The Middle East  showpiece peace plan much promoted last year by Foreign Minister, Murray McCully, appears to have been blocked by the United States.

The plan was to have been a centre-piece of New Zealand’s time on the Security Council.

But the US, holding its veto powers in reserve, has been able to persuade other Council members not to support McCully’s plan.

New Zealand was originally supported by France but lost their support after they decided to push for a Ministerial conference rather than a Security Council resolution.

New Zealand diplomats in New York are optimistic that New Zealand might still in its remaining four months on the Council be able to do something.

But other sources say that the challenge all along has been to get the support of the U.S  which can use its veto to stop anything on the Council that it does not like.

The U.S is a vigorous protector of Israel’s interests, and was never comfortable with McCully’s proposal.

Sources in New York say that Israel is wary of anything involving the UN because of the history of the organisation “beating up” on it and would, therefore, be unlikely to want to see the Security Council involved in any deal with Palestine.

In June last year, McCully told Parliament’s Foreign Affairs, Defence and Trade Committee that he expected a plan proposed by  French Foreign Minister, Laurent Fabius, to move Israel and the Palestinian Authority back to talks with the eventual intention of creating a Palestinian state would gather momentum over the next months.

But he said New Zealand had a “text” available to put before the Security Council if Mr Fabius’ plan failed.


“We will remain ready to bring forward an initiative of our own if we think it will be the most constructive way of bringing the parties together in a room,” he told the Committee.

The Minister said that following his recent trip to the region he was mildly optimistic about success.

“Whatever difficulties there might be today, the reality is that those difficulties will simply get bigger if we allow too much time to elapse,” he said.

In a speech a few days later, opening the Otago Foreign Policy School he gave a hint of what New Zealand was proposing.

“We have long called for a two-state solution,” he said.

But that speech, with the advantage of hindsight, now appears to have also signalled the problems that New Zealand would ultimately face.

“US leadership in the Peace Process is indispensable- but is not sufficient by itself.  Stronger international support needs to be marshalled behind this process, and the UNSC is the right place to start,” he said.

“Indeed, with its “primary responsibility for maintaining international peace and security”, if the Council doesn’t have a role in the current circumstances, it’s hard to envisage when it might have a role.”

As part of his planning for the Security Council resolution, McCully had visited Israel and Palestine shortly before he appeared in front of the Committee.

“The Times of Israel” in a commentary critical of that visit, called New Zealand a diplomatic bantamweight and said Wellington had been considered a close friend of Jerusalem, especially under the center-right government of Prime Minister John Key, who was Jewish.

“And yet, it is currently convinced that the peace process needs to be advanced, if necessary by forcing a solution on the parties,” it said.

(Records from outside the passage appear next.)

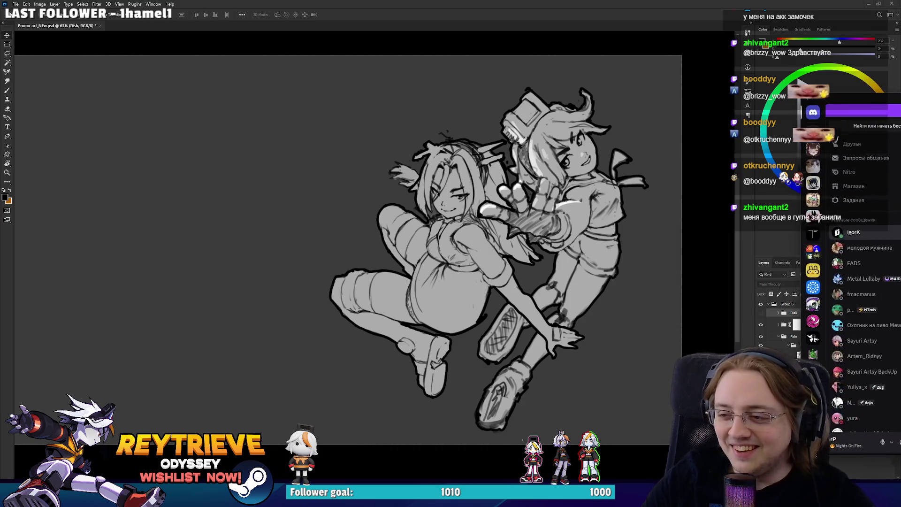
key(alt+Tab)
click(316, 422)
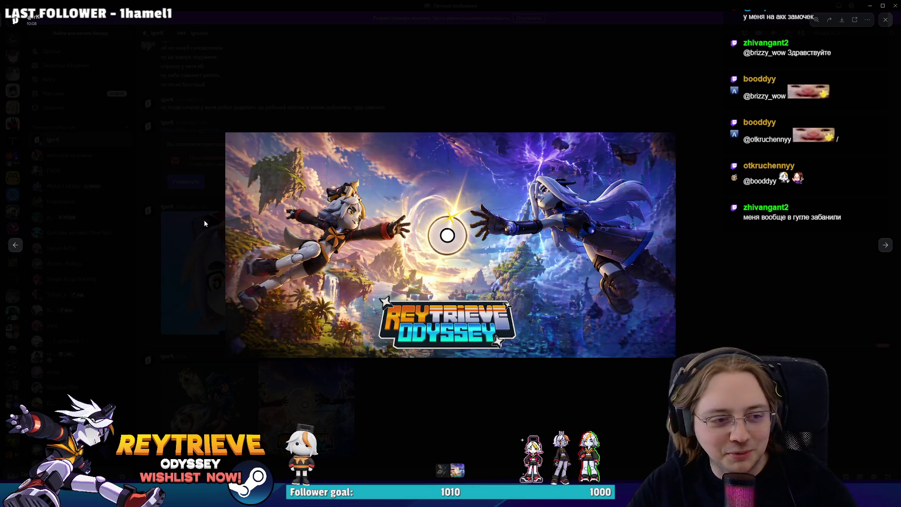
click(16, 246)
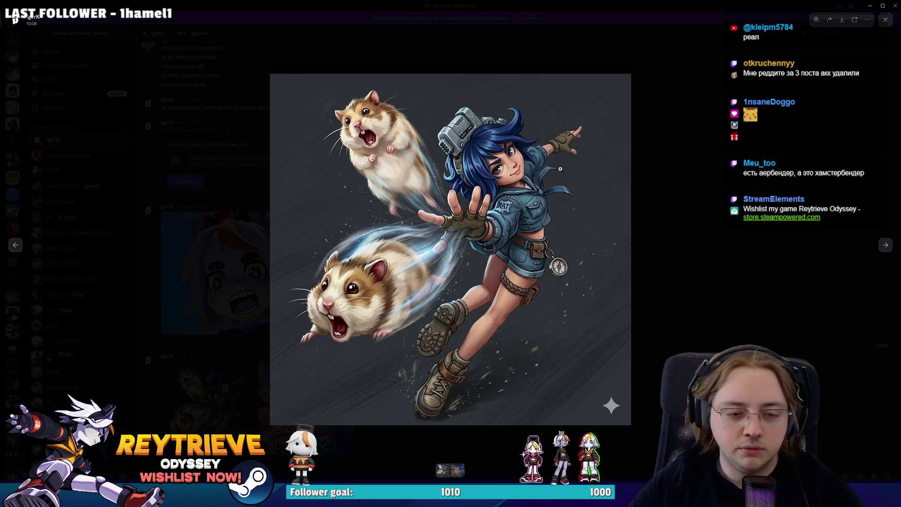
click(717, 179)
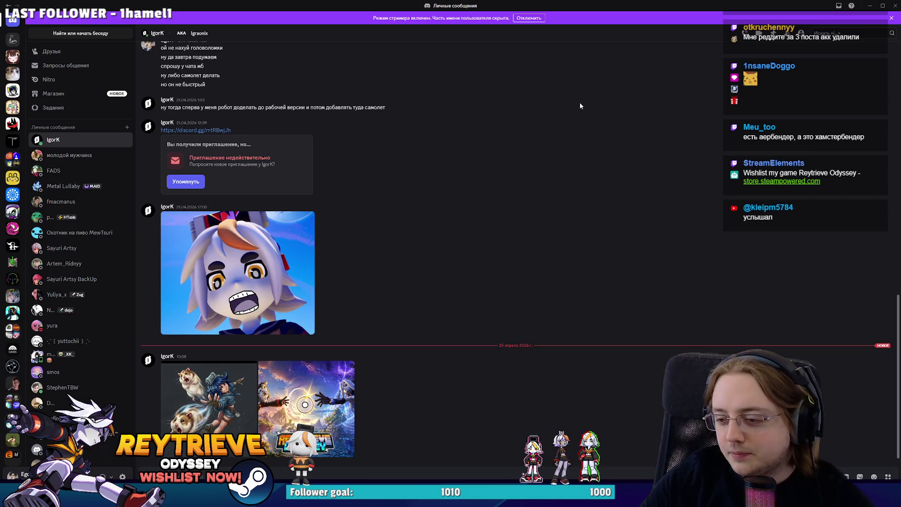
click(870, 5)
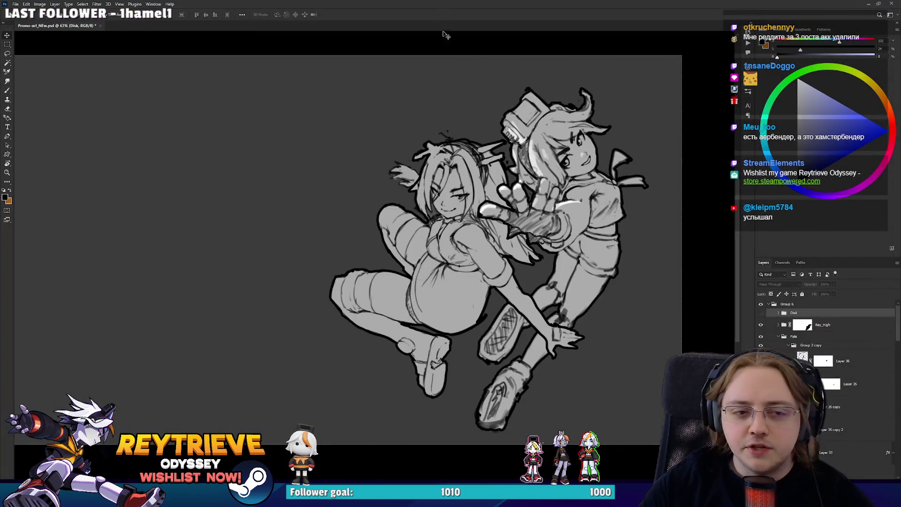
- Hide the left girl's Fate group and collapse it in the Layers panel
scroll(491, 228, up, 3)
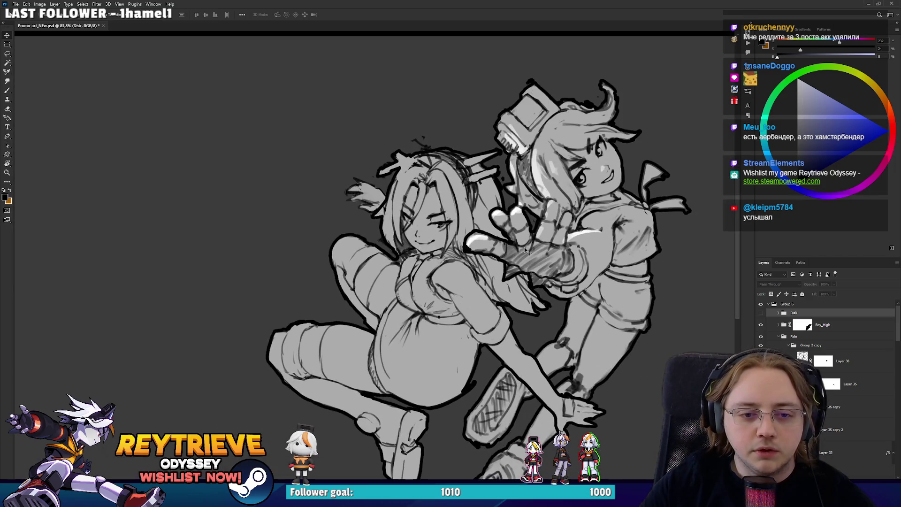
scroll(554, 305, down, 2)
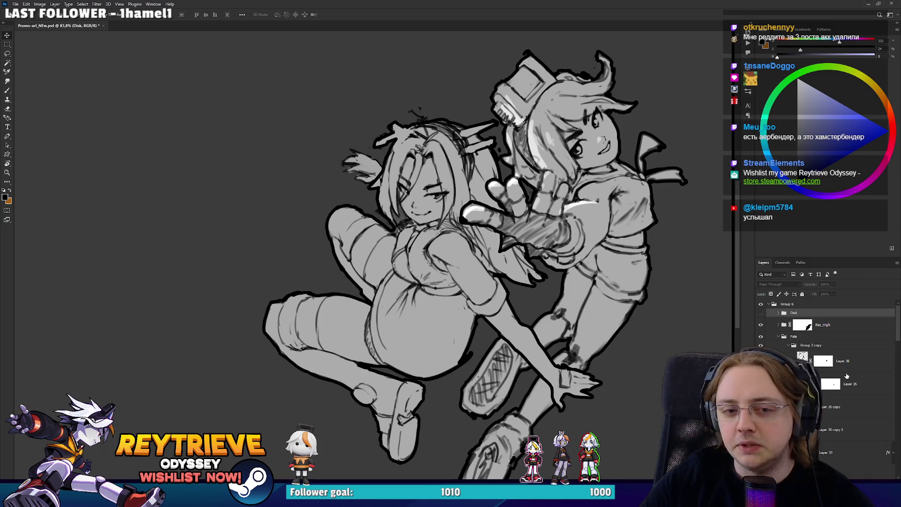
scroll(636, 333, down, 2)
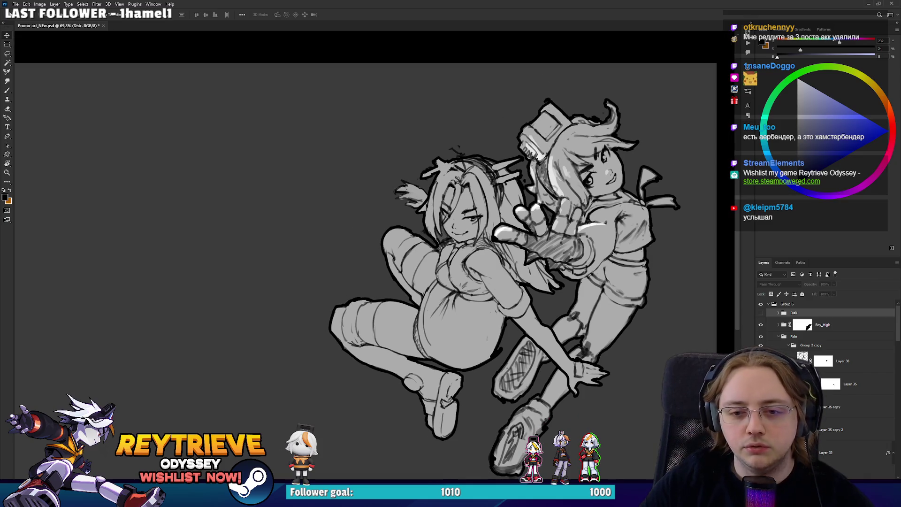
click(761, 337)
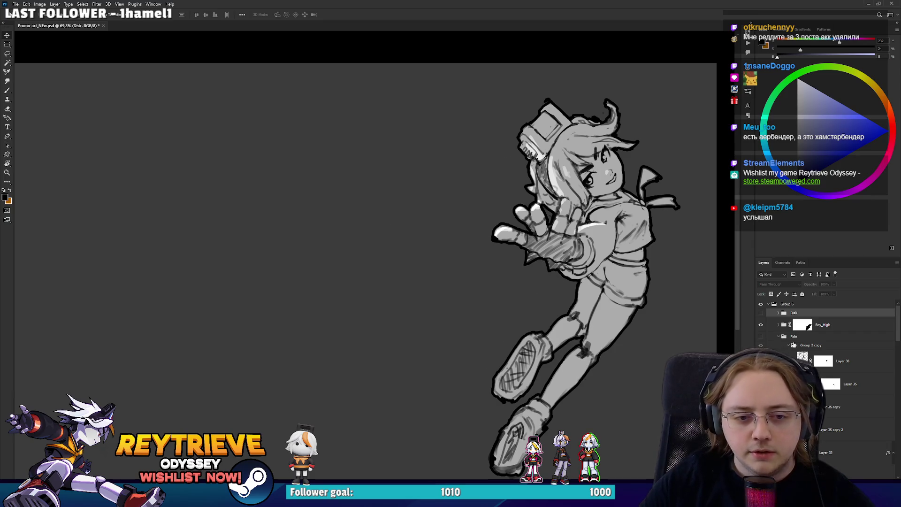
scroll(761, 338, down, 3)
click(829, 365)
scroll(780, 339, up, 5)
click(779, 338)
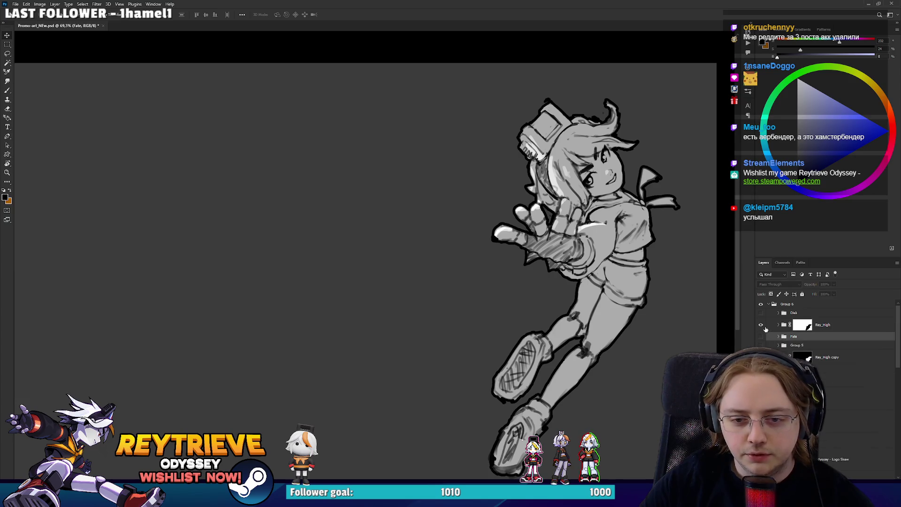
- Move the Rey_High layer mask up to raise the right girl's upper body
click(829, 331)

“Israel vehemently rejects using multilateral organs such as the UN to coerce it into any sort of action vis-à-vis the Palestinians, arguing that progress can only be achieved through direct bilateral negotiations.”

It noted that in late December 2014 a Security Council resolution in the peace process failed to get the necessary nine yes votes and “even then, the US would likely have used its veto to block the motion.”

IIt concluded by saying: “It is not too late for Jerusalem to try to convince Wellington that the UN route doesn’t help but rather hardens the Palestinians’ position and therefore makes peace more difficult to achieve, the official said.

“But given the country’s determination to make a splash on the international stage, it seems like mission impossible.”

Therefore United States opposition was inevitable, and it appears that is what has sunk the proposal.

Interestingly, though, New Zealand apparently received some encouragement from Russia on the proposal.

The French had warned McCully of the likelihood of an American veto and tried to persuade him to support their eventual proposal for a Ministerial conference in Paris.

That conference took place in June included the United States,  Russia, the EU and the UN, as well as the Arab League, the Security Council and about 20 countries, without Israeli or Palestinian participation.

Like McCully’s proposal, the conference’s communique acknowledged that any solution had to be a two-state solution.

For New Zealand, the process has been another reminder that when it comes to the crunch, the veto powers of the Permanent Five members of the Security Council can easily trump proposals from small nations like New Zealand.